Second-Order Convergence in Private Stochastic Non-Convex Optimization
Youming Tao, Zuyuan Zhang, Dongxiao Yu, Xiuzhen Cheng, Falko Dressler, Di Wang
TL;DR
This work tackles the problem of finding second-order stationary points (SOSP) under differential privacy in stochastic non-convex optimization. It introduces Gauss-PSGD, a generic Gaussian-perturbed SGD framework with a model-drift-based saddle-point escape criterion, combined with Ada-DP-SPIDER as an adaptive gradient oracle to correct prior error-rate bounds.
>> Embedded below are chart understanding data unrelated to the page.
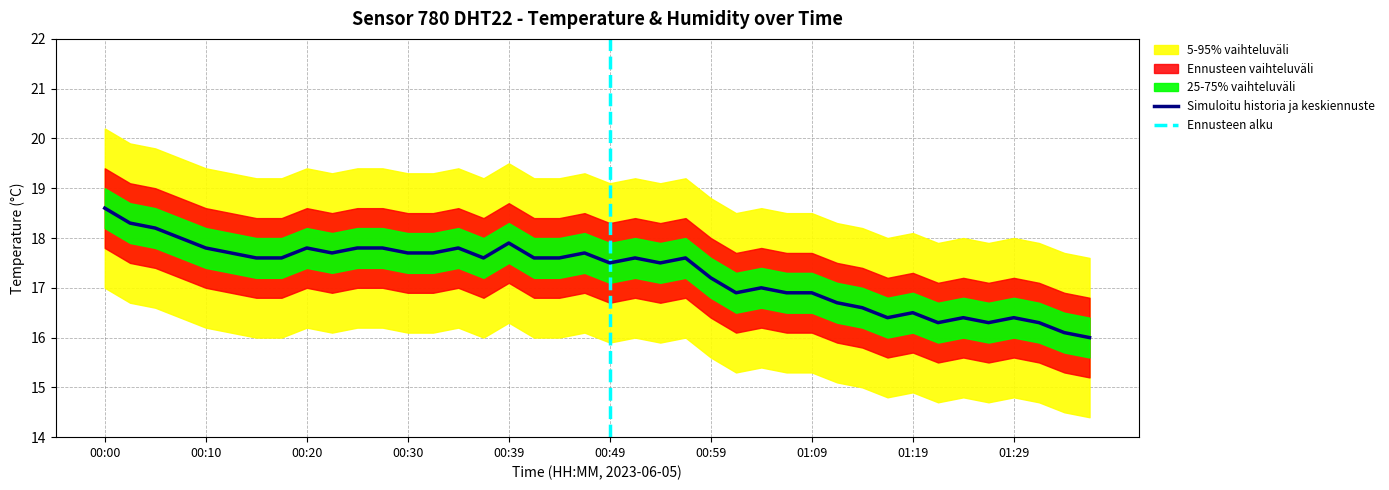

How many data points are less than 17?

14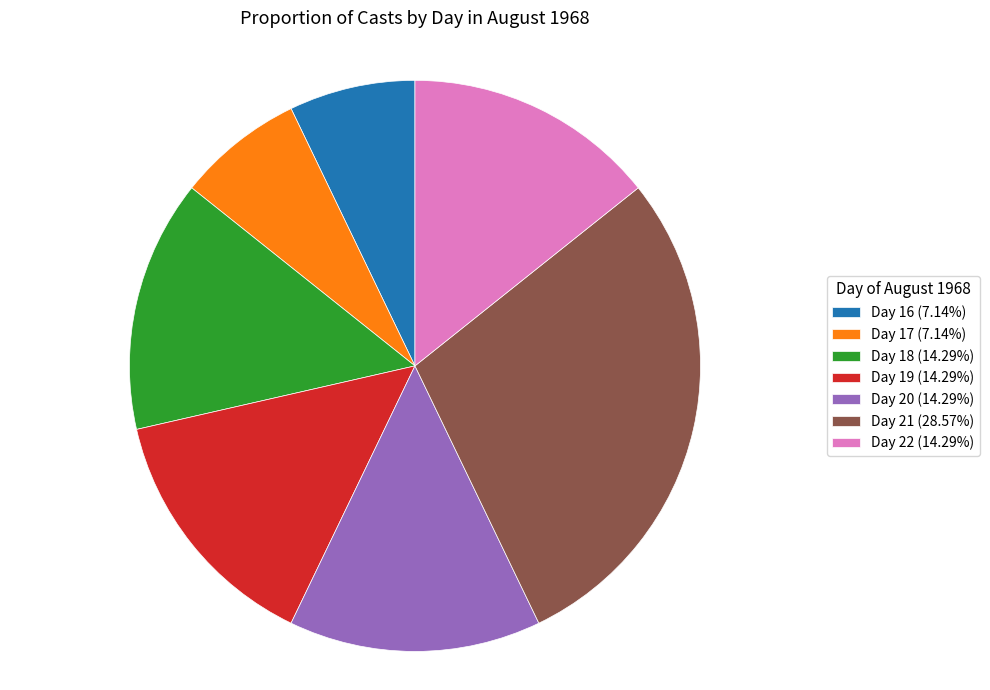

Is there any slice that represents more than half of the pie?

No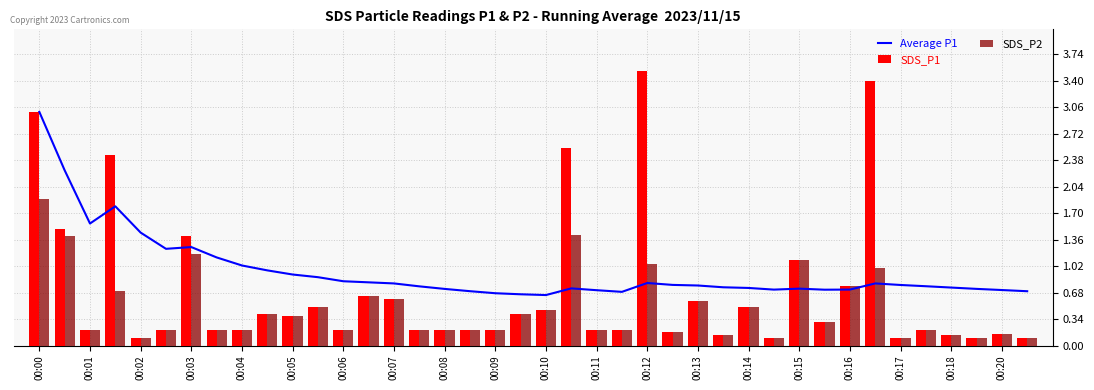

The SDS_P1 series shows 0.5 at 00:14. True or false?

True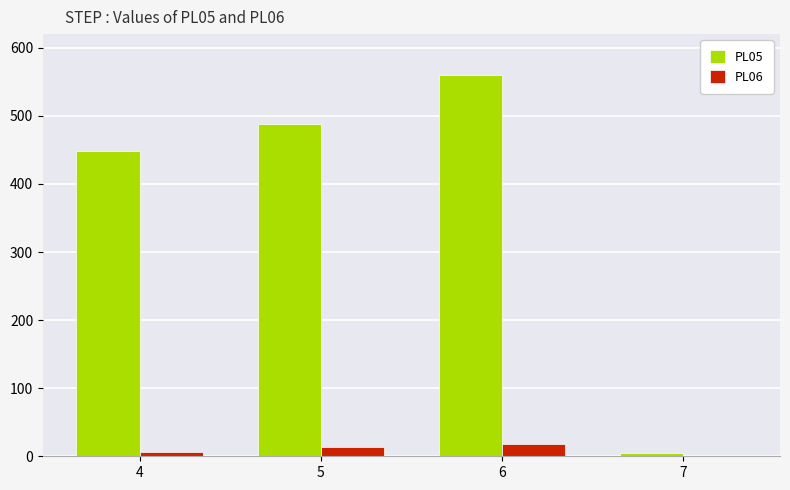

Read the PL06 value at 7.

1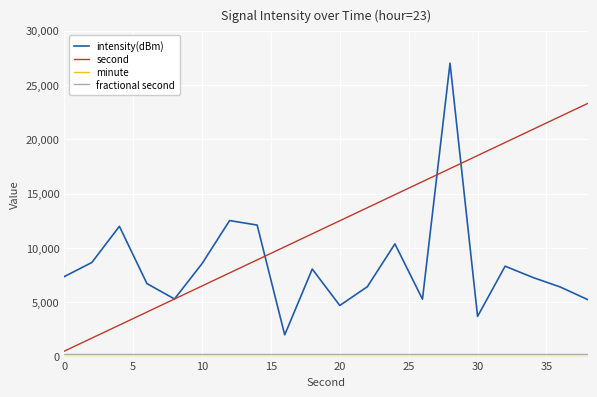

How many categories are shown in the chart?

20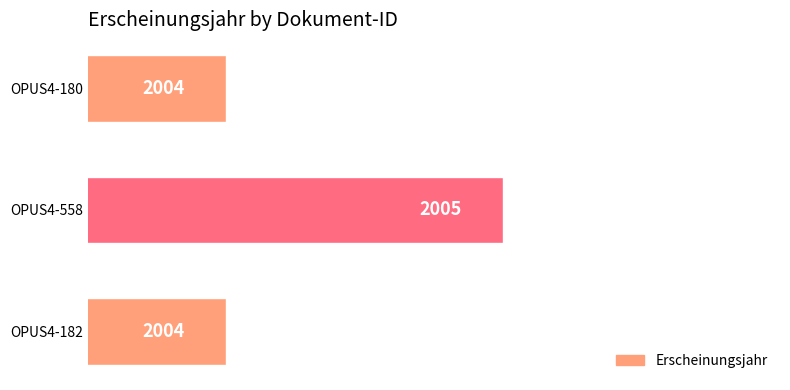

What is the maximum value shown in the chart?

2005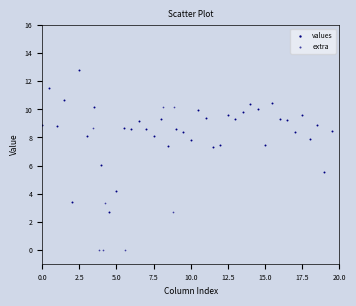

Which series reaches the maximum Y coordinate?

values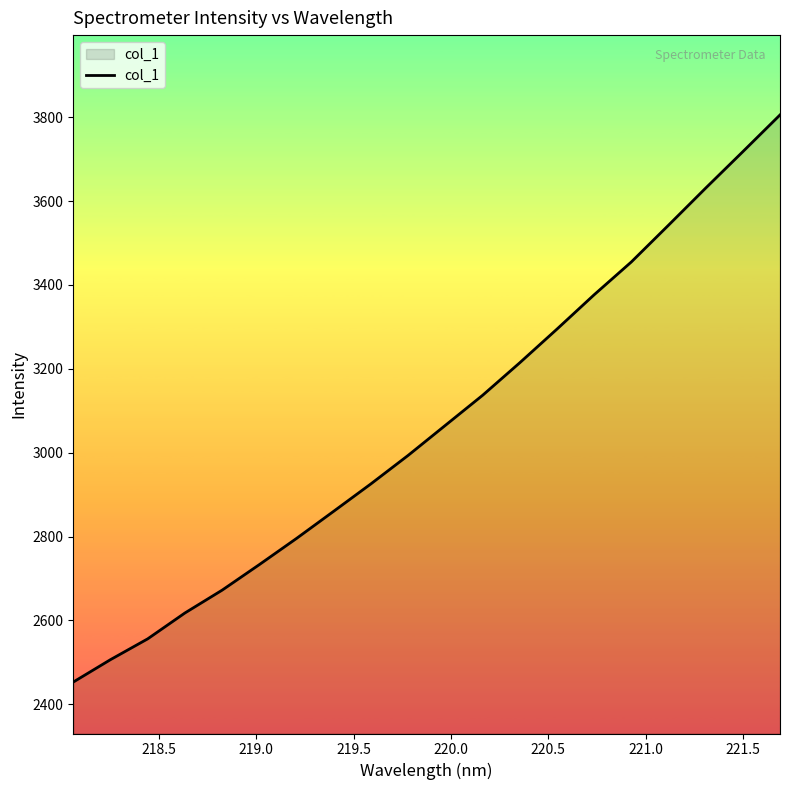

What is the difference between the maximum and minimum values?

1352.0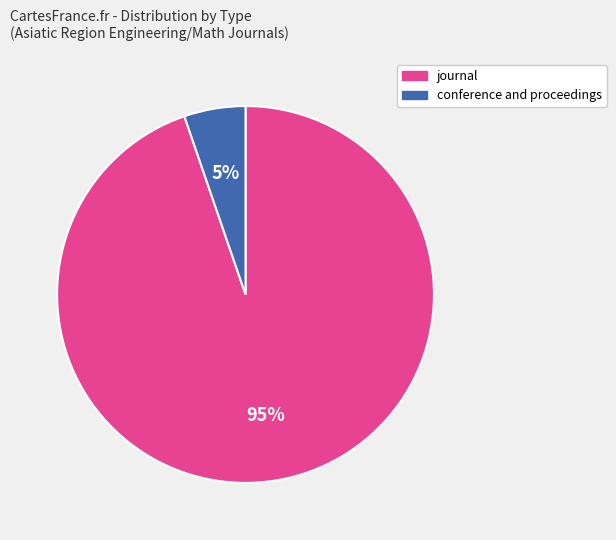

To the nearest percent, what is the average slice percentage?

50%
The authors establish DP-SOSP guarantees with a centralized rate of $\alpha = \tilde{O}\left(\frac{1}{n^{1/3}} + \left(\frac{\sqrt{d}}{n\epsilon}\right)^{2/5}\right)$ and extend these results to distributed settings with heterogeneous data, achieving $\alpha = \tilde{O}\left(\frac{1}{(mn)^{1/3}} + \left(\frac{\sqrt{d}}{\sqrt{m}n\epsilon}\right)^{2/5}\right)$. The framework inherently outputs a DP-SOSP without private model selection, mitigating privacy and communication overhead in distributed environments, and is supported by rigorous descent and escape analyses. Experimental results on MNIST and CIFAR-10 corroborate improved accuracy and faster convergence under varying privacy budgets. Overall, the approach provides tighter DP-SOSP guarantees and a practical, scalable solution for privacy-preserving non-convex optimization in distributed systems.
Abstract
We investigate the problem of finding second-order stationary points (SOSP) in differentially private (DP) stochastic non-convex optimization. Existing methods suffer from two key limitations: (i) inaccurate convergence error rate due to overlooking gradient variance in the saddle point escape analysis, and (ii) dependence on auxiliary private model selection procedures for identifying DP-SOSP, which can significantly impair utility, particularly in distributed settings. To address these issues, we propose a generic perturbed stochastic gradient descent (PSGD) framework built upon Gaussian noise injection and general gradient oracles. A core innovation of our framework is using model drift distance to determine whether PSGD escapes saddle points, ensuring convergence to approximate local minima without relying on second-order information or additional DP-SOSP identification. By leveraging the adaptive DP-SPIDER estimator as a specific gradient oracle, we develop a new DP algorithm that rectifies the convergence error rates reported in prior work. We further extend this algorithm to distributed learning with heterogeneous data, providing the first formal guarantees for finding DP-SOSP in such settings. Our analysis also highlights the detrimental impacts of private selection procedures in distributed learning under high-dimensional models, underscoring the practical benefits of our design. Numerical experiments on real-world datasets validate the efficacy of our approach.